◆ What this task involves: Filter the records, keeping every line that has the string "worn".
· · ·
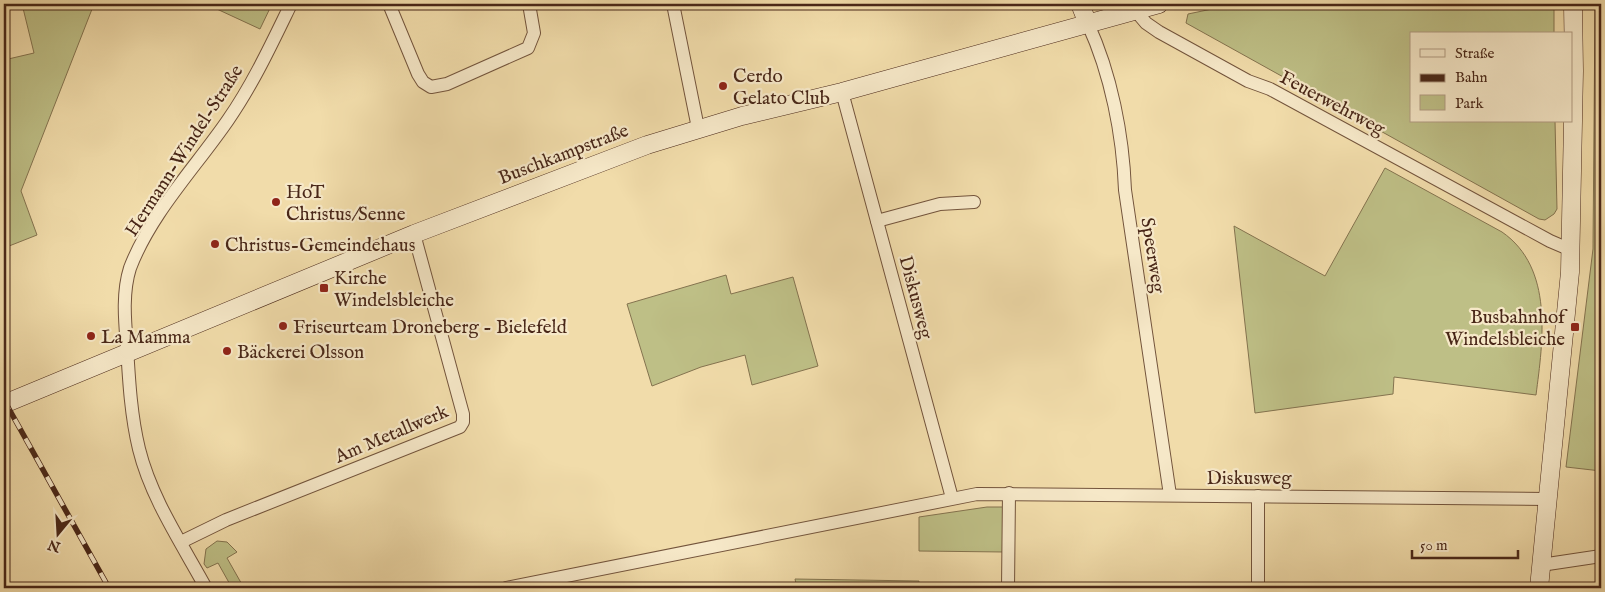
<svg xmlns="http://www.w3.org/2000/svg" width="1605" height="592" font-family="'IM FELL English',serif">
<rect width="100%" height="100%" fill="#f1dcaa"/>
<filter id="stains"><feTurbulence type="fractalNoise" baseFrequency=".004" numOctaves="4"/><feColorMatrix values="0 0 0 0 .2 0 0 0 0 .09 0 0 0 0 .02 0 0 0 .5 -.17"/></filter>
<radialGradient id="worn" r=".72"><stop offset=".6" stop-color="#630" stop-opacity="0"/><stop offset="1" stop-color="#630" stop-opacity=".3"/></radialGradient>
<g fill="#bebf86" stroke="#84734f">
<polygon points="22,4 94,4 21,191 37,235 4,248 4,60 34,53"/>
<polygon points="206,4 272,4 260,29"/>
<polygon points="1236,4 1554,4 1554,34 1411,34 1411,121 1555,121 1557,209 1554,214 1545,220 1539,219 1186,23 1188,14"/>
<polygon points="1595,4 1601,4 1601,471 1566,467 1593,249"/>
<path d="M 1385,168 L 1502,232 C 1554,268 1543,341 1536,395 L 1394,377 L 1393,394 L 1255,413 L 1234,226 L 1325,276 Z"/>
<polygon points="726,275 731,294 793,277 818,366 752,385 745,355 701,367 652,386 627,304"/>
<polygon points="987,507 1004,507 1004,552 919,551 919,517"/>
<polygon points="217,541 227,542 237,552 227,558 244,588 232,588 218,563 207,568 204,564 206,549"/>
<polygon points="795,579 919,581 918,588 797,588"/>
</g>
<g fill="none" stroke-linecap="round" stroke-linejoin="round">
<polyline stroke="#7d7f76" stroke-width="4.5" points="1598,268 1601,268"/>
<g stroke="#73543c" stroke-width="14">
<g id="street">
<polyline points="389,4 418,74 423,82 431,87 447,84 528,48 534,33 529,4"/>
<polyline points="673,4 698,128"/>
<polyline points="1135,10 1146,23 1159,32 1248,81 1270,89 1550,241 1571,250"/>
<path d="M 1088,24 C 1111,74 1123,135 1125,190 L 1170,495"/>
<polyline points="842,92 952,498"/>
<polyline points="877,221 940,204 974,202"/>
<polyline points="181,542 226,520 460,427 463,422 463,414 414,234"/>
<polyline points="1541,565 1601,556"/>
<path d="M 206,588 C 182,544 151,498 139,449 C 131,416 129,381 127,347 C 125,322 122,293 130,268 C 151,213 195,168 228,120 C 253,84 272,43 291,4"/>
<polyline points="506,588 977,494 1547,499"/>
<polyline points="1008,588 1009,493"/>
<polyline points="1258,588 1258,496"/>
</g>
</g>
<g stroke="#492718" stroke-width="19">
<g id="secondary">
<polyline points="1080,4 1088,24"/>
<polyline points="4,404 414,234 647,145 742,116 842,92 1159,4"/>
<polyline points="1539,588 1570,272 1574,71 1573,4"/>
</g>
</g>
<use href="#street" stroke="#f6e8c8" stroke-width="12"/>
<use href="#secondary" stroke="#f6e8c8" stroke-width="18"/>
<g stroke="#492718" stroke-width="5.5">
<polyline id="rail" points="4,400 109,588"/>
</g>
<use href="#rail" stroke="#f6e8c8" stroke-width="4" stroke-dasharray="11" stroke-linecap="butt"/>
</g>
<g fill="#8f2418" stroke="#f6e8c8" stroke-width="2">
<circle cx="723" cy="86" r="5"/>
<circle cx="276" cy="202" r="5"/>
<circle cx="215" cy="244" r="5"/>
<rect x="319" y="283" width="10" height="10" rx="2.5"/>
<circle cx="283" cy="326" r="5"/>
<rect x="1570" y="322" width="10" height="10" rx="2.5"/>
<circle cx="91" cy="336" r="5"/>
<circle cx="227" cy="351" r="5"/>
</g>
<g text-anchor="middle" stroke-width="4.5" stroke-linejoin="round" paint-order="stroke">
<g font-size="19" fill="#492718" stroke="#f6e8c8" text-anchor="start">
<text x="733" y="82">Cerdo<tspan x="733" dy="22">Gelato Club</tspan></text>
<text x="286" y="198">HoT<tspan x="286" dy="22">Christus/Senne</tspan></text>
<text x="225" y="251">Christus-Gemeindehaus</text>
<text x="334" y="284">Kirche<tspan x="334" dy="22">Windelsbleiche</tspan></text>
<text x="1565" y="323" text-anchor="end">Busbahnhof<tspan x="1565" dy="22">Windelsbleiche</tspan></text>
<text x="293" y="333">Friseurteam Droneberg - Bielefeld</text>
<text x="101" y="343">La Mamma</text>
<text x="237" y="358">Bäckerei Olsson</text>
</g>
<g font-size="19" fill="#492718" stroke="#f6e8c8">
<text transform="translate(1333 102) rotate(28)" y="7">Feuerwehrweg</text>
<text transform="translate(183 150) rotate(-57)" y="7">Hermann-Windel-Straße</text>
<text transform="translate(563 153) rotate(-21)" y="7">Buschkampstraße</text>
<text transform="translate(1154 255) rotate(81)" y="7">Speerweg</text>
<text transform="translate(917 297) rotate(75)" y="7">Diskusweg</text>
<text transform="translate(391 433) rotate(-23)" y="7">Am Metallwerk</text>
<text x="1249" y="484">Diskusweg</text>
</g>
</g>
<rect width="1605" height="592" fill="none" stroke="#f1dcaa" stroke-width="20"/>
<rect x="5" y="5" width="1595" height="582" fill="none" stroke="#492718" stroke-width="2.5"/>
<rect x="10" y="10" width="1585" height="572" fill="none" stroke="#492718"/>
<rect x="1410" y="32" width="162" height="90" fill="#f6e8c8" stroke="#b19b82"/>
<rect x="1420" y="49" width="25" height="8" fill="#f6e8c8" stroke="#b19b82"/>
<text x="1455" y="58" font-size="15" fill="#492718">Straße</text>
<rect x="1420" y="74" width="25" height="8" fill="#492718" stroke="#b19b82"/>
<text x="1455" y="82" font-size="15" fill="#492718">Bahn</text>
<rect x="1420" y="95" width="25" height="15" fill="#bebf86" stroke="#b19b82"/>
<text x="1455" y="108" font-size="15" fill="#492718">Park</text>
<g transform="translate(58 534) rotate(198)" stroke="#f6e8c8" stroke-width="4" paint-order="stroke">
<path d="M0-4L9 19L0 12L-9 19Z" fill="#492718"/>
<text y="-8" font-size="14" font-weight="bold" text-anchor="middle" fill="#492718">N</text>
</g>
<path d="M1412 550v8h106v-8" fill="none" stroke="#492718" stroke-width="2.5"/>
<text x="1420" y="550" font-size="15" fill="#492718" stroke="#f6e8c8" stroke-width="4" paint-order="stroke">50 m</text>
<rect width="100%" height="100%" filter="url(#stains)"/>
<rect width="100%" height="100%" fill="url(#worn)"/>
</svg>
· · ·
◆ Solved problem:
<radialGradient id="worn" r=".72"><stop offset=".6" stop-color="#630" stop-opacity="0"/><stop offset="1" stop-color="#630" stop-opacity=".3"/></radialGradient>
<rect width="100%" height="100%" fill="url(#worn)"/>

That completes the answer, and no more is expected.